The next day Helga sent a message to Erling’s parents, and to her own, and each woman agreed to set aside time to care for Erling in Helga’s absence. Rafnhild had decided on her own to stay in Helga’s home, in the room she had occupied, as a “favor” to the family. Neither mother had the temerity to object, for it was long the tradition in that part of the world to accept a volva’s stay in a home without thought to cost.
Helga assembled what she thought she might need for a long journey. She loaded a large bag with what foodstuffs she knew would not spoil quickly, which was mostly dried meat, nuts, berries, and hard biscuits. She belted Erling’s sword, a blade that was large but nimble, well-crafted in “days of yore” (as Erling’s father liked to say) and cared for by the family. Its appearance was mundane, but betrayed a hidden temper, much like Erling himself. She loaded Erling’s horse (a fine colt named Raggle) with water skins and other provisions, including warmer clothes for the mountains. On the outside of the saddle she hung her brother’s crossbow, along with a quiver of bolts and spare strings. Inside her tunic she kept what money she had saved through the illness of her husband. She dressed herself in simple trousers and a warm tunic over her blouse, along with a tightly woven woolen cloak.
Helga’s neighbors and family were less critical of her leaving than she thought they might be. She attributed this to the words of the volva, which nobody in Greenfeld seemed willing to rebut. Helga left quietly and without fanfare, and the only residents of the village that seemed reluctant to see her go were her sheep and goats, which bleated their complaints as she lead the horse past.
Passing by Bjorn’s house Helga met Bradley, who was dressed in his armor, and to her surprise Snorre.
“Stein went up to Skjallanding and Hostent last week. They say they’ve never heard of any Rafnhild.”
“So why are you dressed for the road?” Helga said.
“I figured if you were still dense enough in the skull to leave, I could at least make sure you had your bearings on the road. I camp quite a bit. Very used to adventures.”

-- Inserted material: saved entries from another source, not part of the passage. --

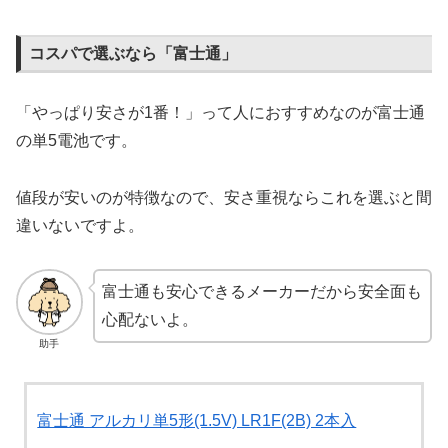
コスパで選ぶなら「富士通」
「やっぱり安さが1番！」って人におすすめなのが富士通
の単5電池です。
値段が安いのが特徴なので、安さ重視ならこれを選ぶと間
違いないですよ。
富士通も安心できるメーカーだから安全面も
心配ないよ。
助手
富士通 アルカリ単5形(1.5V) LR1F(2B) 2本入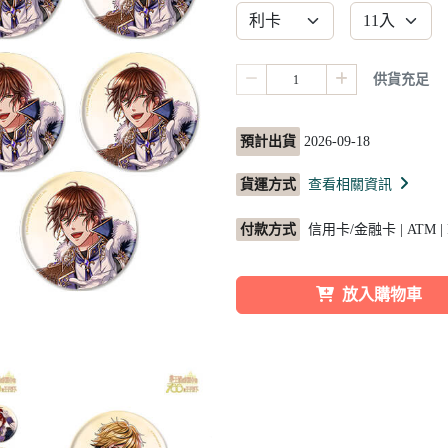
供貨充足
預計出貨
2026-09-18
貨運方式
查看相關資訊
付款方式
信用卡/金融卡 | ATM |
放入購物車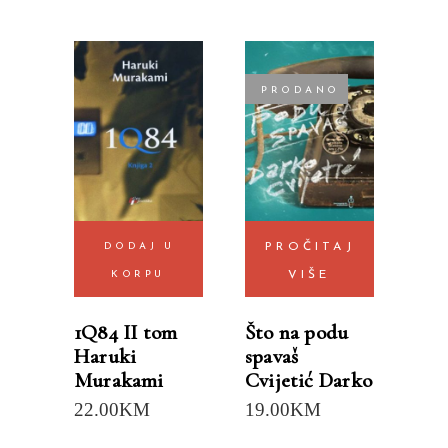
PRODANO
DODAJ U
PROČITAJ
KORPU
VIŠE
1Q84 II tom
Što na podu
Haruki
spavaš
Murakami
Cvijetić Darko
22.00
KM
19.00
KM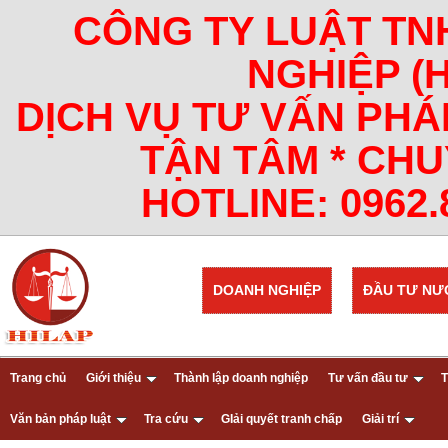
CÔNG TY LUẬT TN
NGHIỆP (
DỊCH VỤ TƯ VẤN PHÁ
TẬN TÂM * CHU
HOTLINE: 0962.8
DOANH NGHIỆP
ĐẦU TƯ NƯ
Trang chủ
Giới thiệu
Thành lập doanh nghiệp
Tư vấn đầu tư
T
Văn bản pháp luật
Tra cứu
GIải quyết tranh chấp
Giải trí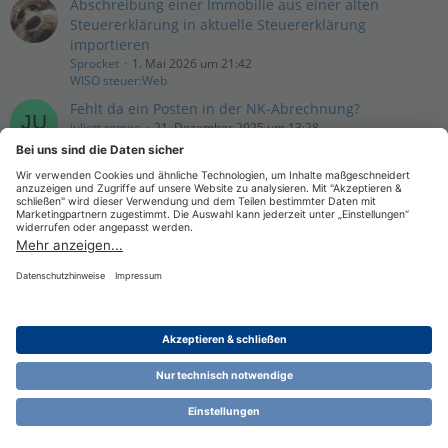
Abschreibung einer Immobilie aus einer alten
Steuererklärung in aktuelle Steuererklärung
importieren
Sprocket
1. Mai 2026 um 21:42
WISO steuer:Web
Fehlt da ein Posten in der NK-Abrechnung?
juliett.romeo
21. Dezember 2025 um 13:28
WISO Vermieter (ab Version 2014)
Bedienung "Belege und Buchungen" (Suche / Filtern
von Belegen funktioniert nicht wie erwartet)
sebs
4. Juli 2025 um 14:22
WISO Steuer (ab 2023)
Datenschutzerklärung
Impressum
Nutzungsbestimmungen
Cookie-Einstellungen
Community-Software:
WoltLab Suite™ 6.1.13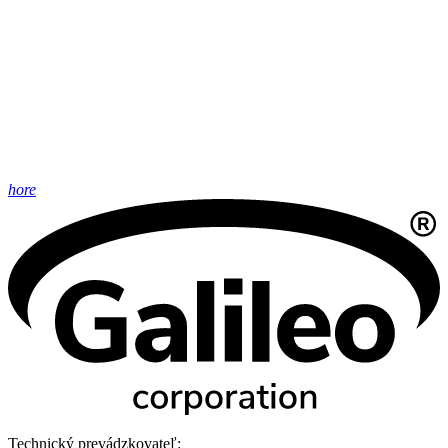
hore
Technický prevádzkovateľ: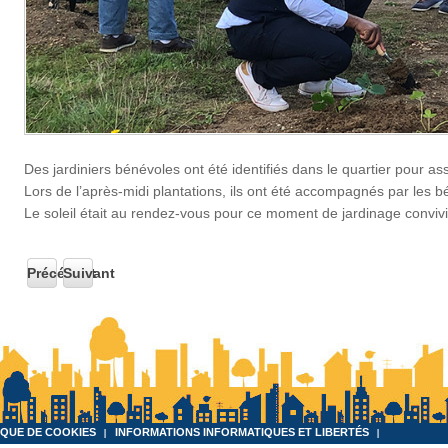
Des jardiniers bénévoles ont été identifiés dans le quartier pour as
Lors de l’après-midi plantations, ils ont été accompagnés par les 
Le soleil était au rendez-vous pour ce moment de jardinage convivi
Précédent
Suivant
IQUE DE COOKIES
INFORMATIONS INFORMATIQUES ET LIBERTÉS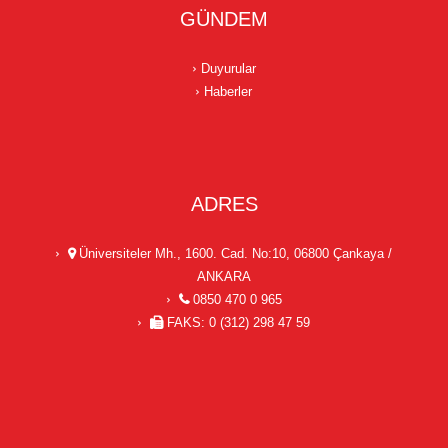
GÜNDEM
Duyurular
Haberler
ADRES
Üniversiteler Mh., 1600. Cad. No:10, 06800 Çankaya /
ANKARA
0850 470 0 965
FAKS: 0 (312) 298 47 59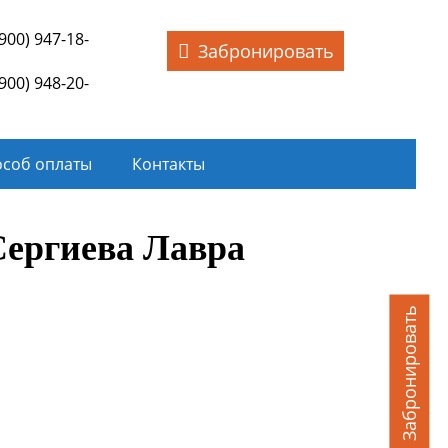
(900) 947-18-
Забронировать
(900) 948-20-
соб оплаты
Контакты
Сергиева Лавра
Забронировать
писание тура
огласно договору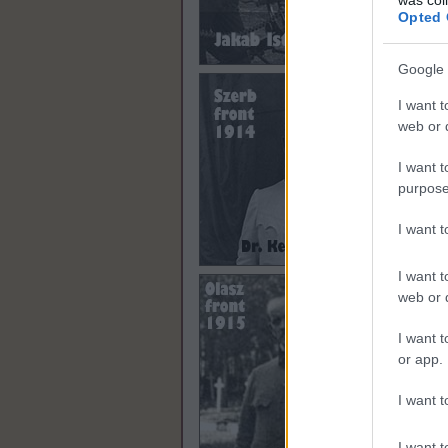
Opted 
Google 
I want t
web or d
I want t
purpose
I want 
Most
hol 
I want t
hogy
web or d
nem 
Mind
I want t
udva
or app.
Dudu
egy,
I want t
„Akmo
Nagy
I want t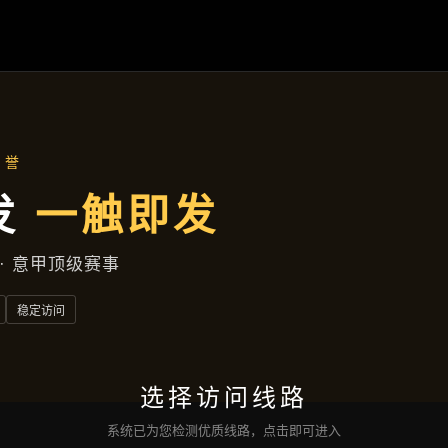
产品介绍
首页
产品介绍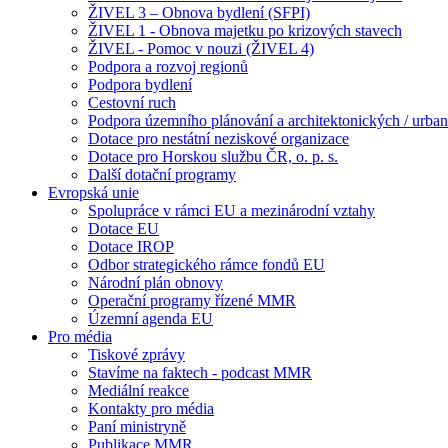
ŽIVEL 3 – Obnova bydlení (SFPI)
ŽIVEL 1 - Obnova majetku po krizových stavech
ŽIVEL - Pomoc v nouzi (ŽIVEL 4)
Podpora a rozvoj regionů
Podpora bydlení
Cestovní ruch
Podpora územního plánování a architektonických / urbani
Dotace pro nestátní neziskové organizace
Dotace pro Horskou službu ČR, o. p. s.
Další dotační programy
Evropská unie
Spolupráce v rámci EU a mezinárodní vztahy
Dotace EU
Dotace IROP
Odbor strategického rámce fondů EU
Národní plán obnovy
Operační programy řízené MMR
Územní agenda EU
Pro média
Tiskové zprávy
Stavíme na faktech - podcast MMR
Mediální reakce
Kontakty pro média
Paní ministryně
Publikace MMR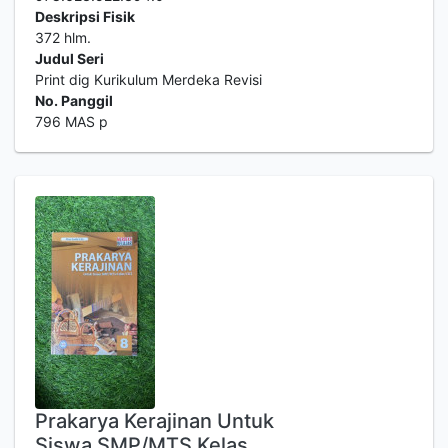
Deskripsi Fisik
372 hlm.
Judul Seri
Print dig Kurikulum Merdeka Revisi
No. Panggil
796 MAS p
Prakarya Kerajinan Untuk
Siswa SMP/MTS Kelas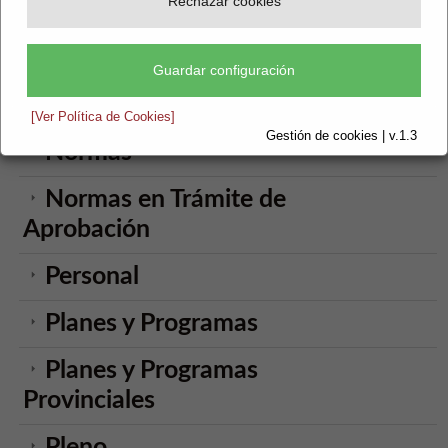
Rechazar cookies
Empleo Público
Formación
Guardar configuración
Memorias
[Ver Política de Cookies]
Gestión de cookies | v.1.3
Normas
Normas en Trámite de
Aprobación
Personal
Planes y Programas
Planes y Programas
Provinciales
Pleno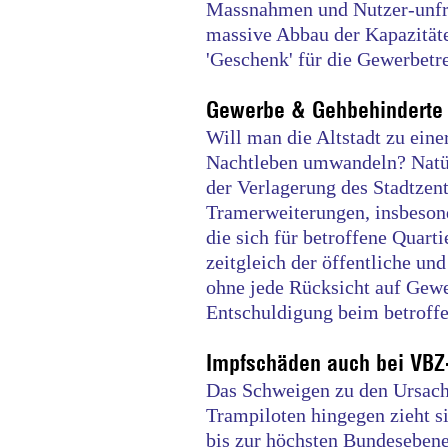
Massnahmen und Nutzer-unfreu
massive Abbau der Kapazität
'Geschenk' für die Gewerbetr
Gewerbe & Gehbehinderte 
Will man die Altstadt zu ein
Nachtleben umwandeln? Natürl
der Verlagerung des Stadtzen
Tramerweiterungen, insbeson
die sich für betroffene Quart
zeitgleich der öffentliche un
ohne jede Rücksicht auf Gew
Entschuldigung beim betroffen
Impfschäden auch bei VBZ
Das Schweigen zu den Ursach
Trampiloten hingegen zieht s
bis zur höchsten Bundeseben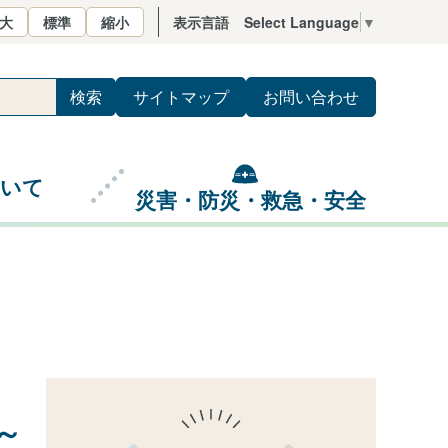
大
標準
縮小
表示言語
Select Language
▼
サイトマップ
お問い合わせ
ついて
災害・防災・救急・安全
～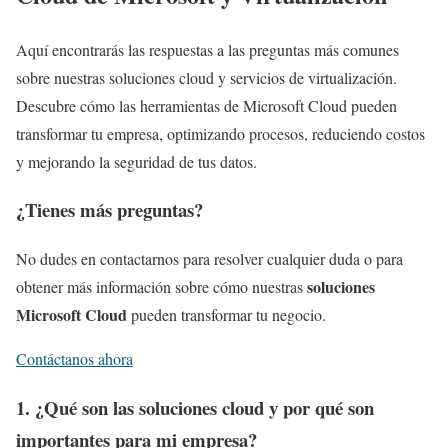
Aquí encontrarás las respuestas a las preguntas más comunes
sobre nuestras soluciones cloud y servicios de virtualización.
Descubre cómo las herramientas de Microsoft Cloud pueden
transformar tu empresa, optimizando procesos, reduciendo costos
y mejorando la seguridad de tus datos.
¿Tienes más preguntas?
No dudes en contactarnos para resolver cualquier duda o para
soluciones
obtener más información sobre cómo nuestras
Microsoft Cloud
pueden transformar tu negocio.
Contáctanos ahora
1. ¿Qué son las soluciones cloud y por qué son
importantes para mi empresa?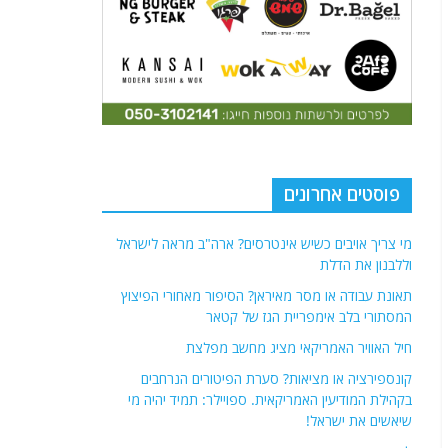
פוסטים אחרונים
מי צריך אויבים כשיש אינטרסים? ארה"ב מראה לישראל
וללבנון את הדלת
תאונת עבודה או מסר מאיראן? הסיפור מאחורי הפיצוץ
המסתורי בלב אימפריית הגז של קטאר
חיל האוויר האמריקאי מציג מחשב מפלצת
קונספירציה או מציאות? סערת הפיטורים הנרחבים
בקהילת המודיעין האמריקאית. ספויילר: תמיד יהיה מי
שיאשים את ישראל!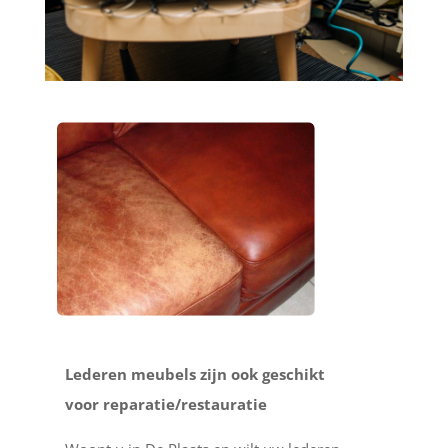
Lederen meubels zijn ook geschikt
voor reparatie/restauratie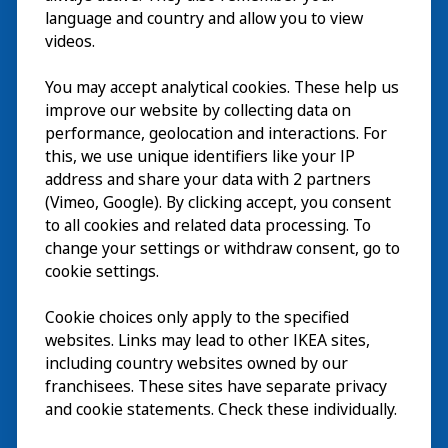
language and country and allow you to view
videos.
Besök
You may accept analytical cookies. These help us
improve our website by collecting data on
Utforska
performance, geolocation and interactions. For
this, we use unique identifiers like your IP
På gång
address and share your data with 2 partners
(Vimeo, Google). By clicking accept, you consent
Om
to all cookies and related data processing. To
change your settings or withdraw consent, go to
cookie settings.
Cookie choices only apply to the specified
websites. Links may lead to other IKEA sites,
including country websites owned by our
franchisees. These sites have separate privacy
and cookie statements. Check these individually.
Svenska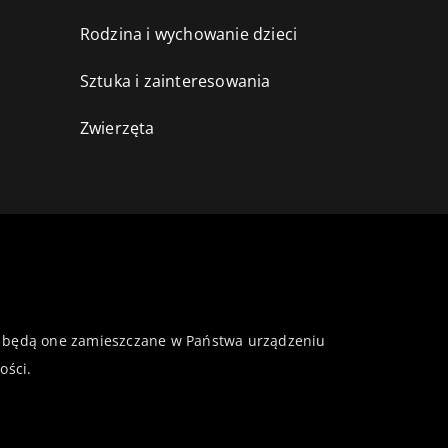
Rodzina i wychowanie dzieci
Sztuka i zainteresowania
Zwierzęta
 że będą one zamieszczane w Państwa urządzeniu
ości
.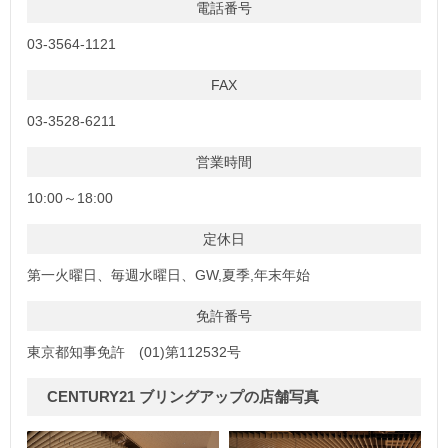
電話番号
03-3564-1121
FAX
03-3528-6211
営業時間
10:00～18:00
定休日
第一火曜日、毎週水曜日、GW,夏季,年末年始
免許番号
東京都知事免許 (01)第112532号
CENTURY21 ブリングアップの店舗写真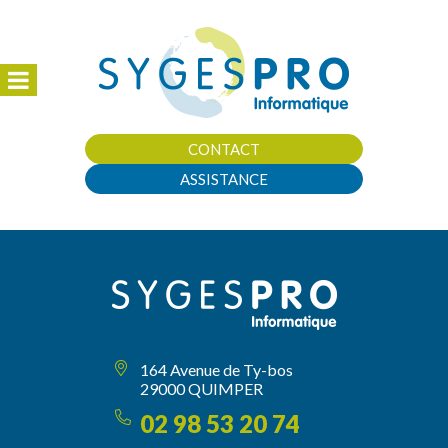
CONTACT
ASSISTANCE
164 Avenue de Ty-bos
29000 QUIMPER
02 98 53 20 74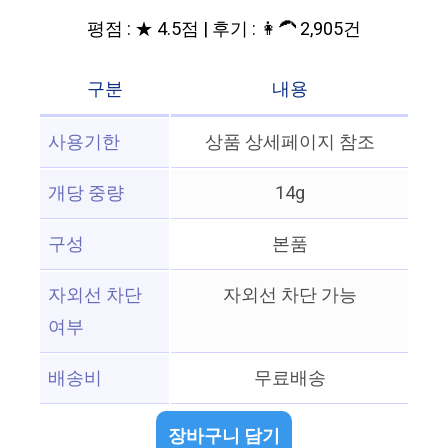
평점 : ★ 4.5점 | 후기 : 👩‍🦱 2,905건
구분
내용
사용기한
상품 상세페이지 참조
개당 중량
14g
구성
본품
자외선 차단
자외선 차단 가능
여부
배송비
무료배송
장바구니 담기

Bradley laughed, and Snorre turned a shade of Crimson.
“Well, I’m still going,” Helga said.
When Helga and the others reached the edge of the wide road, she found Rafnhild sitting upon a rock, as she had met her.
“Gods preserve you.”
“Thank you. I did not expect you to see me off,” Helga said.
“You still owe me a penny.”
Helga drew out a copper piece and threw it to the old woman, who fingered it suspiciously.
“A little light on the pressing, and heavy on the iron,” Rafnhild said. “But it’ll do. I am a generous woman, after all.”
“Hey,” Snorre said. “How do we know you’re a seeress and not some old daft woman pretending?”
Rafnhild narrowed her eyes at the boy. She snapped her fingers but, instead of being a quiet sound, it was ear-splittingly loud, louder than anything any of them had ever heard before. The horses bolted immediately, and the crone fell off the rock laughing.